EXERCISE DIRECTIONS
Return only that part of the material below which starts with the line containing "mejora significativamente" and goes on through the line containing "de curación.", restated exactly.

DATA FOR THE TASK

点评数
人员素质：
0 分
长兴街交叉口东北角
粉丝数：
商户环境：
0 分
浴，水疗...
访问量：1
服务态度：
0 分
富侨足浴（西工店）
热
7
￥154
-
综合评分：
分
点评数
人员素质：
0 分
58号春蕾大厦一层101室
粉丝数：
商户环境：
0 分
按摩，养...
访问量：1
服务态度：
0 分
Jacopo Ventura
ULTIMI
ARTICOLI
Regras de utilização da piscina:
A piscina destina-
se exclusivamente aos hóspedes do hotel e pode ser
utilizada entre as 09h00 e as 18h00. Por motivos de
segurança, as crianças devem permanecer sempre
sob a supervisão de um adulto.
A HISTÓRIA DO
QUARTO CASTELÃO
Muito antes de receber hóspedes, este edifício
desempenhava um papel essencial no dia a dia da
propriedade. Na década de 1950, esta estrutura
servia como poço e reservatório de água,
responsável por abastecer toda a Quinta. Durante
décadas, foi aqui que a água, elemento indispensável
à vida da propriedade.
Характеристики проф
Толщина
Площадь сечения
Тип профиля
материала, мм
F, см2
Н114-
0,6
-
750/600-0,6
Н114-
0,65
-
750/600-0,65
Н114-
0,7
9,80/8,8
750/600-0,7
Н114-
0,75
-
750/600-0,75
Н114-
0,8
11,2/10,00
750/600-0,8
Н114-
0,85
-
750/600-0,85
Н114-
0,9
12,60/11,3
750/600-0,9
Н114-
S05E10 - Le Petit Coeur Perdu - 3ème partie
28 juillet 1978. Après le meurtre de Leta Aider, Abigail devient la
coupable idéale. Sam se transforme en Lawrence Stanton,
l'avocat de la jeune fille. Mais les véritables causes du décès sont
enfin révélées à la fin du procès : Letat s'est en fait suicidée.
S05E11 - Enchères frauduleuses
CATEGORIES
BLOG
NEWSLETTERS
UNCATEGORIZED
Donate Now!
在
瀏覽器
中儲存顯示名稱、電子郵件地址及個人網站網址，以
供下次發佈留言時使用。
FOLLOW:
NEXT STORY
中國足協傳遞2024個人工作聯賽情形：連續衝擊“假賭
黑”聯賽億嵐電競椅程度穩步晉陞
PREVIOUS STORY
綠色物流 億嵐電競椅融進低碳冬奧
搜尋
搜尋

==

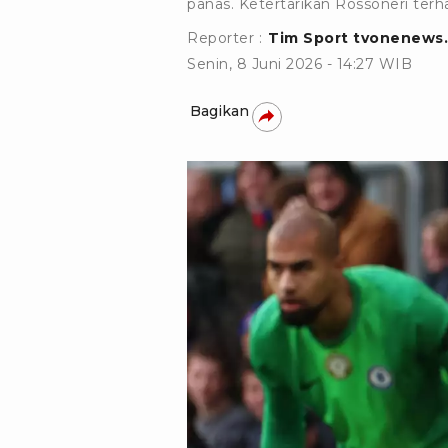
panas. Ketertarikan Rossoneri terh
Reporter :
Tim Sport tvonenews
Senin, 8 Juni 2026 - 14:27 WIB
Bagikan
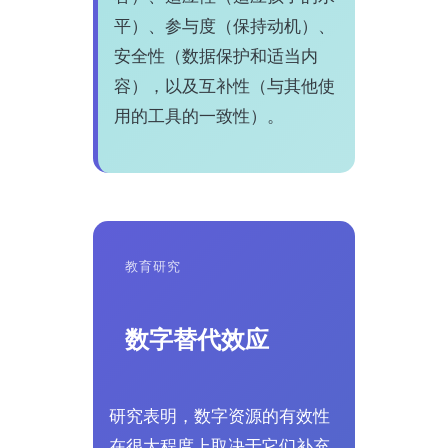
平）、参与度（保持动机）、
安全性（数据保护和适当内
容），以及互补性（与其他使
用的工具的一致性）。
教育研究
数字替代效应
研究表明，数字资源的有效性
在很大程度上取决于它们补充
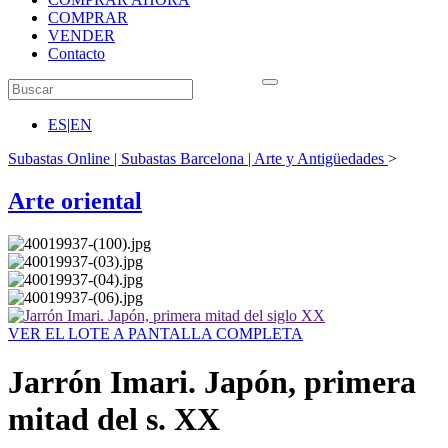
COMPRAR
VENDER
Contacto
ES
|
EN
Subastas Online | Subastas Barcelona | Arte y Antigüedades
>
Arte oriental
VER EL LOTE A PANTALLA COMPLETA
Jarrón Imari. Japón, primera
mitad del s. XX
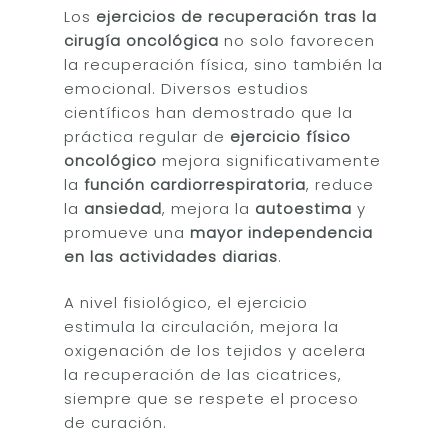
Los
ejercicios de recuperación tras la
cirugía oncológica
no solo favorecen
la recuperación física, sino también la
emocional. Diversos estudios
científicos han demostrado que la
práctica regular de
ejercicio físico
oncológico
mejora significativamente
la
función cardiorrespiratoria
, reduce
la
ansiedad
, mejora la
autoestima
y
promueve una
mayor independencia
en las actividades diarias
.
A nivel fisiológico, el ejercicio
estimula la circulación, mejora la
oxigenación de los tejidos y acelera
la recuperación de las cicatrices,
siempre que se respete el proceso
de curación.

...

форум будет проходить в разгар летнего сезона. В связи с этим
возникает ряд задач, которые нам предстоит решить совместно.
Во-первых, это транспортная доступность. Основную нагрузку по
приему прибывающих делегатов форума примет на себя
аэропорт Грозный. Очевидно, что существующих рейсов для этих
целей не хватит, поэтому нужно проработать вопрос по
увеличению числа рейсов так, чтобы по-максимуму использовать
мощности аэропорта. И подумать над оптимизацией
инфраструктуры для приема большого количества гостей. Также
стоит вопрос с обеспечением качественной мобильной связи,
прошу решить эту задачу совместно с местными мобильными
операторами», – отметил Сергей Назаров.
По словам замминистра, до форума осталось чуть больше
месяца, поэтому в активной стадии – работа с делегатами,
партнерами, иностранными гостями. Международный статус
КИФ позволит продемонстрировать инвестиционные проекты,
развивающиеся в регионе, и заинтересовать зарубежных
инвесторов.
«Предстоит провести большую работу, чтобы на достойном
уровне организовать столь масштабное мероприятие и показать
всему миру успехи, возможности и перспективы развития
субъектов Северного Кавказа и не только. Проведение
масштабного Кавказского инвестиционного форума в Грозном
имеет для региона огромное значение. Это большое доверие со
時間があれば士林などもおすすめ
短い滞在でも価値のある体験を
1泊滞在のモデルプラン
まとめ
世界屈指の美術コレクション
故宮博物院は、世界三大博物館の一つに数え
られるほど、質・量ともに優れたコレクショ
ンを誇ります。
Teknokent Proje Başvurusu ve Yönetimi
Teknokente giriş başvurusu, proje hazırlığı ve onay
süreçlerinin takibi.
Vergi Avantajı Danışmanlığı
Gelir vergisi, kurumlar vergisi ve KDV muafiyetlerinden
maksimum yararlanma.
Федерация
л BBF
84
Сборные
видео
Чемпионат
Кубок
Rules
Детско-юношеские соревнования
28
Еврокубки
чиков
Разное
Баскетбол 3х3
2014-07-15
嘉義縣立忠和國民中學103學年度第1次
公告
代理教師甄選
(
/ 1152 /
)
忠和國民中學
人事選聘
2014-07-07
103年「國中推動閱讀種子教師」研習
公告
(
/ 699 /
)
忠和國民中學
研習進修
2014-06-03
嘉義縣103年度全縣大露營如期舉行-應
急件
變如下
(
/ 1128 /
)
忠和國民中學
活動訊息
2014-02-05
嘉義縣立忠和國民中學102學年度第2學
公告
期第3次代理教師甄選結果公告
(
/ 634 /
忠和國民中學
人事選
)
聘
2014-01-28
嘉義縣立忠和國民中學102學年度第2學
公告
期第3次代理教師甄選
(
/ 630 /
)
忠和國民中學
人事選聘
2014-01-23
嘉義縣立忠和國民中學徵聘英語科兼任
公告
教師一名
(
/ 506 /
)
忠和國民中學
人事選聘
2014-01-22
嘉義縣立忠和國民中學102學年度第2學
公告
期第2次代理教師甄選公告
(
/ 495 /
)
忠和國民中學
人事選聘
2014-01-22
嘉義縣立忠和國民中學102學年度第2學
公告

RESULT FOR THIS EXERCISE
mejora significativamente
la
función cardiorrespiratoria
, reduce
la
ansiedad
, mejora la
autoestima
y
promueve una
mayor independencia
en las actividades diarias
.
A nivel fisiológico, el ejercicio
estimula la circulación, mejora la
oxigenación de los tejidos y acelera
la recuperación de las cicatrices,
siempre que se respete el proceso
de curación.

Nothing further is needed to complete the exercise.